═════ TESTO MOSTRATO

Non avevamo fatto eccezione, nemmeno noi. Nonostante il freddo tagliente, la neve, la luce suggestiva dell’albero di Natale a illuminare il camino e nonostante il conto alla rovescia per l’ingresso trionfale dell’anno novello non ci fosse stato suggerito da Carlo Conti su Rai Uno, la nostalgia, per fortuna, era venuta a farci visita meno volte di quanto avessimo temuto, eppure avevamo iniziato a sentire il bisogno – che, in realtà, non ci aveva mai lasciato – di dire la nostra, di raccontarlo veramente quel mondo, ma nella lingua in cui avevamo sempre sognato, pensato, scritto i nostri sentimenti. Una lingua nella quale poterci esprimere liberamente, senza il timore di sbagliarne l’accento. E, così, con altrettanta consapevolezza, ma questa volta con molti dubbi e paure, avevamo prenotato un altro volo e iniziato un nuovo capitolo con il rischio che diventasse presto vecchio. Avevamo lasciato l’appartamento, il nostro, tutte le certezze che con il tempo ci eravamo costruiti intorno, sotto i piedi, dentro di noi. Sorprendentemente, il ritorno si era rivelata la parte più difficile.
Edimburgo – Napoli, due persone, solo andata.
Che facciamo adesso? Da dove si inizia? Con un sogno testardo, ci sembrava l’unica possibilità. Cercavamo un luogo in cui essere, creiamolo.
Come la chiamiamo? Eravamo in macchina, quello che oggi è, a tutti gli effetti, il nostro ufficio vagabondo, lì dove spesso nascono le bozze dei nostri articoli sulla strada del ritorno da una manifestazione fuori porta o un’intervista a domicilio. Mi piacerebbe qualcosa che richiami un postino. La bicicletta. Sarebbe un nome molto evocativo. Penserebbero a Massimo Troisi. Ce l’ho io il nome giusto: L’Anguilla. La prima reazione fu la stessa che genera uno spontaneo sorriso sul volto di chiunque lo ascolti oggigiorno ogni qual volta ci presentiamo. Perché L’Anguilla?

══════════

Trascrivi il testo mostrato da "Come la chiamiamo?" a "presentiamo. Perché L’Anguilla?", sostituendo "ufficio vagabondo" con "ufficio ambulante".

═════ DATI FORNITI

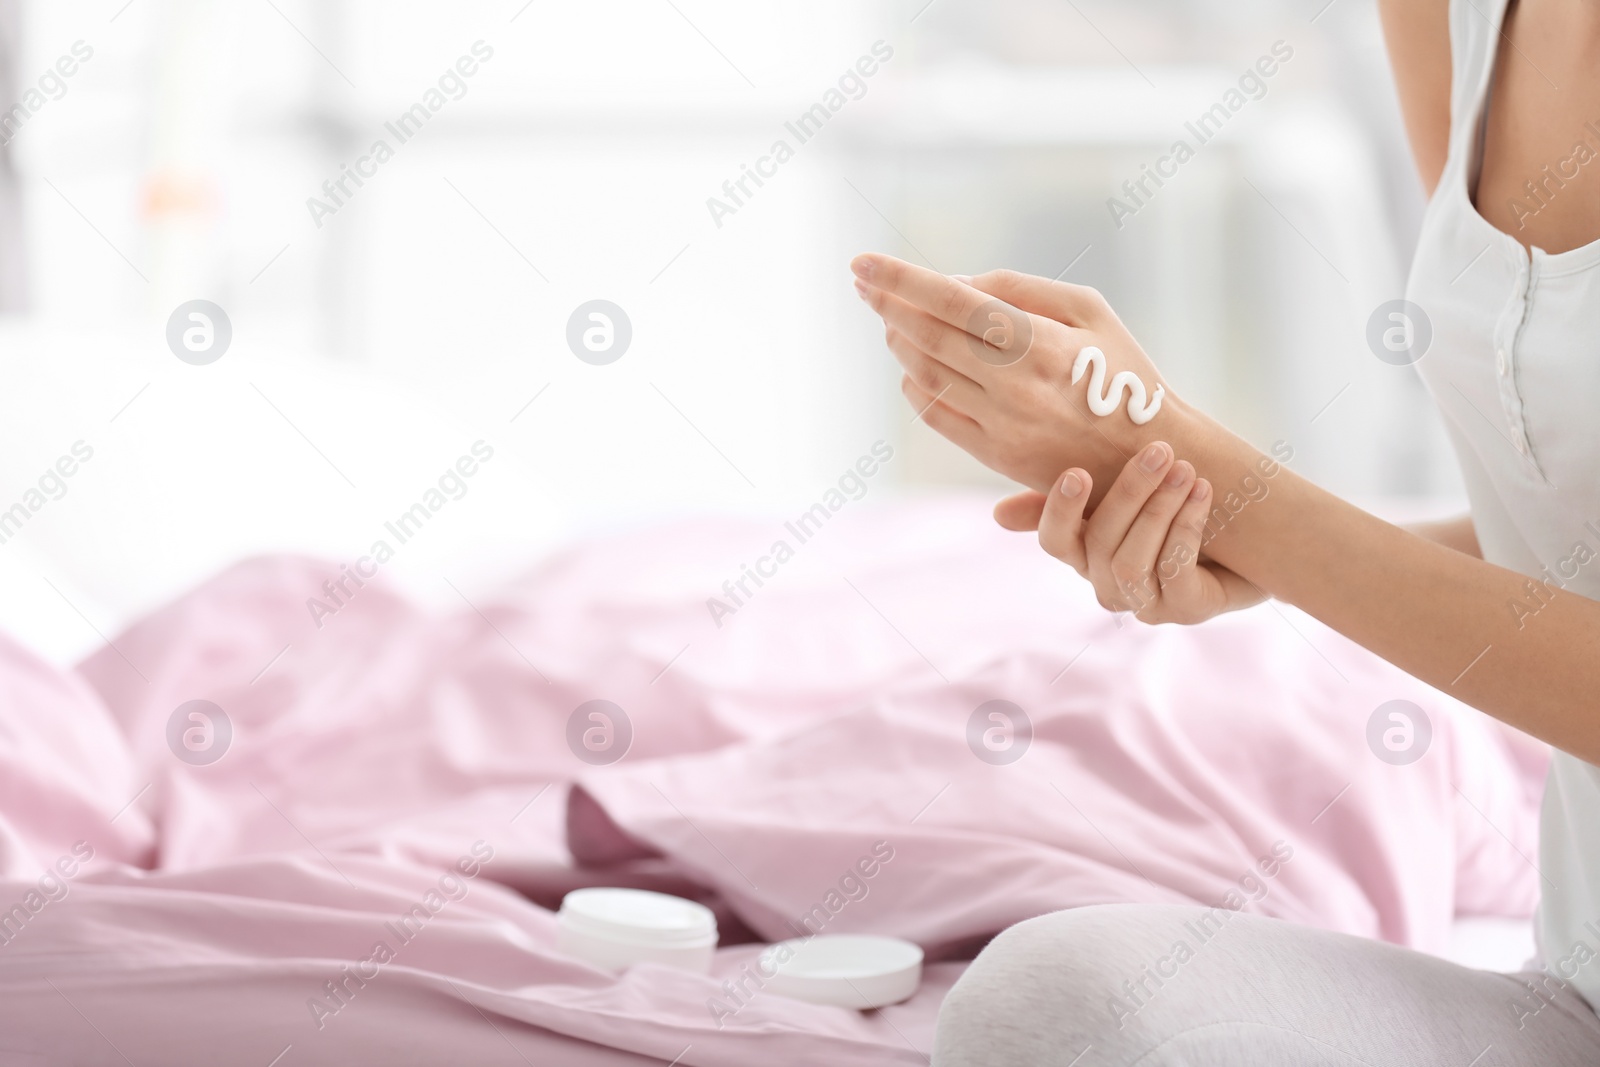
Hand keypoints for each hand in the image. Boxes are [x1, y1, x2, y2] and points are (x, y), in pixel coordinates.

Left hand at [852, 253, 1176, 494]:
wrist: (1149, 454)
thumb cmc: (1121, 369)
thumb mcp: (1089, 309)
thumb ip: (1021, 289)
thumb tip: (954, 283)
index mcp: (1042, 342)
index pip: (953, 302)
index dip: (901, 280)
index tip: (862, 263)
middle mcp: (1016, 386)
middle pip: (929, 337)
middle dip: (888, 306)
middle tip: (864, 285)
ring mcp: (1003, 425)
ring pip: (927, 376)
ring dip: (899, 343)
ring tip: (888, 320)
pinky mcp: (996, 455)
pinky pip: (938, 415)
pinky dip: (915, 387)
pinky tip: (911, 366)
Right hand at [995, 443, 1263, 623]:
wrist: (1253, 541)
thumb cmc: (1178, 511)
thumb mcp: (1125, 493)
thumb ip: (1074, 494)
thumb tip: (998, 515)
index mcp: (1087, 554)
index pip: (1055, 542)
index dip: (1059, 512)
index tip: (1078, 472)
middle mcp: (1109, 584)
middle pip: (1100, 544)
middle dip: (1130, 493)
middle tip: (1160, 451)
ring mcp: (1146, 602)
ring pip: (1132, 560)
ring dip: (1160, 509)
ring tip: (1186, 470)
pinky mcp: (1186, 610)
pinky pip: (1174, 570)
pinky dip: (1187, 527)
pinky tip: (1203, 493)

══════════
═════ DATI FORNITI

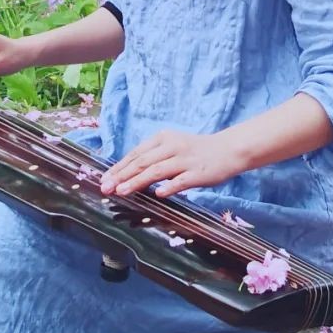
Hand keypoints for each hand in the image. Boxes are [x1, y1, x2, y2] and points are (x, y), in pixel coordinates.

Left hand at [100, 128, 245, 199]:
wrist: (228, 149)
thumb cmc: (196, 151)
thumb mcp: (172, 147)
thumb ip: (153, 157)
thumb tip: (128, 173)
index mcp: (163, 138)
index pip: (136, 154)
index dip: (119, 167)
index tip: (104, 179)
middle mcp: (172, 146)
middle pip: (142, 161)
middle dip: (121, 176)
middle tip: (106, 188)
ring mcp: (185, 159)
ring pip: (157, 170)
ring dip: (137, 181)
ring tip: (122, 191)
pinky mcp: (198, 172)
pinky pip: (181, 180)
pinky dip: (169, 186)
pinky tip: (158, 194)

══════════
═════ DATI FORNITI

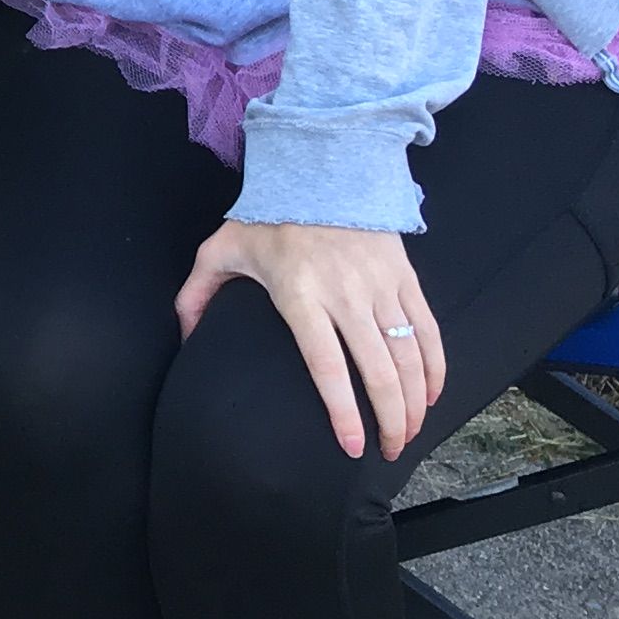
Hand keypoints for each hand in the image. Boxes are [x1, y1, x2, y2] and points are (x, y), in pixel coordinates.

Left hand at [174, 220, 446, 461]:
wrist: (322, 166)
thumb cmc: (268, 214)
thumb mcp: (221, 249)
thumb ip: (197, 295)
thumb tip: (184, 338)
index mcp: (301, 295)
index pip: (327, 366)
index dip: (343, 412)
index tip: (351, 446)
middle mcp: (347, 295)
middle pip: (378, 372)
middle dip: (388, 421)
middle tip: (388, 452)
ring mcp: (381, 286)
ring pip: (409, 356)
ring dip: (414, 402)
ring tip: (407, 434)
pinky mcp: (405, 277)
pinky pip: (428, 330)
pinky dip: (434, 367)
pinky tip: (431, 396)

══════════

* _SOLUZIONE SVOLTA_:
Come la chiamiamo? Eravamo in macchina, quello che oggi è, a tutti gli effetti, il nostro ufficio ambulante, lì dove spesso nascono le bozze dei nostri articoli sulla strada del ritorno da una manifestazione fuori porta o un’intervista a domicilio. Mi piacerebbe qualcosa che richiami un postino. La bicicletta. Sarebbe un nome molto evocativo. Penserebbero a Massimo Troisi. Ce l’ho io il nome giusto: L’Anguilla. La prima reazione fu la stessa che genera uno spontaneo sorriso sul volto di chiunque lo ascolti oggigiorno ogni qual volta ci presentiamo. Perché L’Anguilla?